Case ID: ad2d_300/html/0030-01.html
Source: Caselaw Access Project
Author: {"author": "", "license": "Public Domain", "url": "https://static.case.law/"}
Date Created: 2024-08-24T03:29:51.129683

The People of the State of New York, Respondent, v Jerry Jones, Appellant.
    [750 NYS2d 299]
   —Judgment, Supreme Court, New York County (John Stackhouse, J.), rendered January 4, 1999, convicting defendant, after a jury trial, of robbery in the second degree (two counts) and fraudulent accosting, and sentencing him, as a persistent felony offender, to concurrent terms of 16 years to life on each robbery conviction and one year on the fraudulent accosting conviction, unanimously affirmed.

The verdict was based on legally sufficient evidence. There is no basis upon which to disturb the jury’s determinations concerning credibility. The evidence established that, immediately after defendant and his accomplice completed a larceny by tricking the victim into giving them her diamond bracelet, they used force for the purpose of retaining the bracelet (see Penal Law § 160.00 [1]). Defendant did not use force solely to facilitate his escape; on the contrary, he used force to retain control of the bracelet and to fight off the victim’s efforts to reclaim it as he fled (see People v Straker, 291 AD2d 246, lv denied 98 NY2d 713; People v McMahon, 279 AD2d 272, lv denied 96 NY2d 803; Matter of Deidra J., 243 AD2d 276).

Defendant’s claim that the People failed to prove that the victim sustained physical injury, as required by Penal Law § 160.10 (2) (a), is unpreserved and we decline to review it in the interest of justice. Were we to review this claim, we would find that there was ample evidence that the victim suffered the requisite impairment of physical condition or substantial pain (see People v Guidice, 83 NY2d 630, 636).

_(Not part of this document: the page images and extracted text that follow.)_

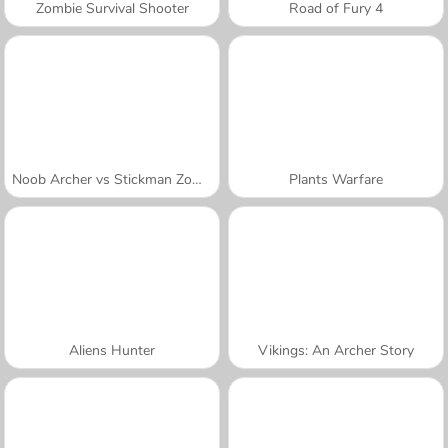
Zombie Survival Shooter
Road of Fury 4
Noob Archer vs Stickman Zombie Shooter
Plants Warfare
Aliens Hunter
Vikings: An Archer Story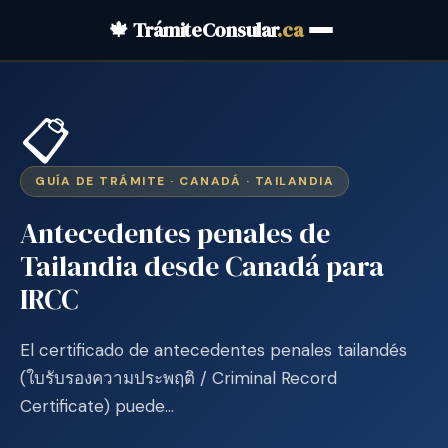
🍁 TrámiteConsular
.ca
📋
GUÍA DE TRÁMITE · CANADÁ · TAILANDIA
Antecedentes penales de
Tailandia desde Canadá para
IRCC
El certificado de antecedentes penales tailandés
(ใบรับรองความประพฤติ / Criminal Record
Certificate) puede…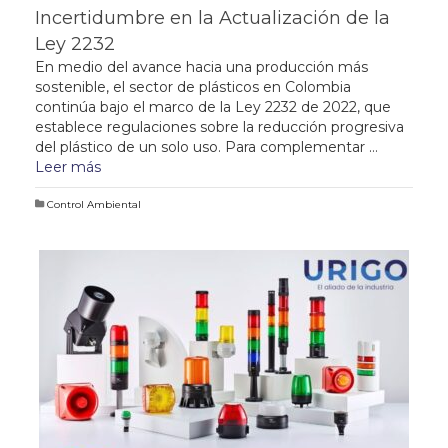
Incertidumbre en la Actualización de la
Ley 2232
En medio del avance hacia una producción más
sostenible, el sector de plásticos en Colombia
continúa bajo el marco de la Ley 2232 de 2022, que
establece regulaciones sobre la reducción progresiva
del plástico de un solo uso. Para complementar …
Leer más
Control Ambiental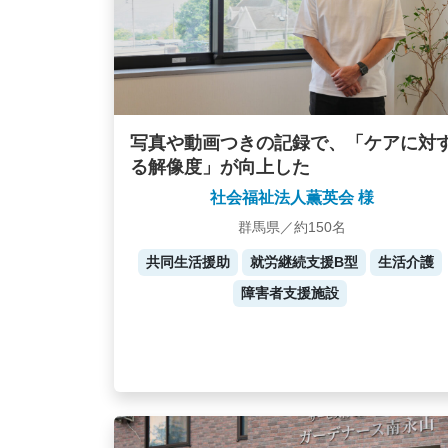
写真や動画つきの記録で、「ケアに対
る解像度」が向上した
社会福祉法人薫英会 様
群馬県／約150名
共同生活援助
就労継続支援B型
生活介護
障害者支援施設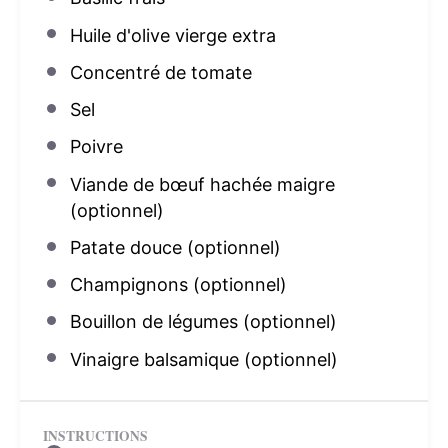
Huile d'olive vierge extra
Concentré de tomate
Sel
Poivre
Viande de bœuf hachée maigre
(optionnel)
Patate douce (optionnel)
Champignons (optionnel)
Bouillon de légumes (optionnel)
Vinaigre balsamique (optionnel)
INSTRUCTIONS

Defendant’s procedural challenges to his adjudication as a persistent felony offender are unpreserved (People v Proctor, 79 NY2d 992; People v Oliver, 63 NY2d 973), and we decline to review them in the interest of justice. Were we to review these claims, we would find that defendant’s adjudication complied with the statutory requirements (see People v Bouyea, 64 NY2d 1140). The People introduced competent evidence of defendant’s prior felony convictions (see CPL 60.60 [2]). Defendant’s claim that the court was unfairly predisposed toward adjudicating him a persistent felony offender is unsupported by the record.

The court properly exercised its discretion in adjudicating defendant a persistent felony offender and we perceive no basis for reducing the sentence. Concur — Williams, P.J., Ellerin, Rubin, Marlow and Gonzalez, JJ.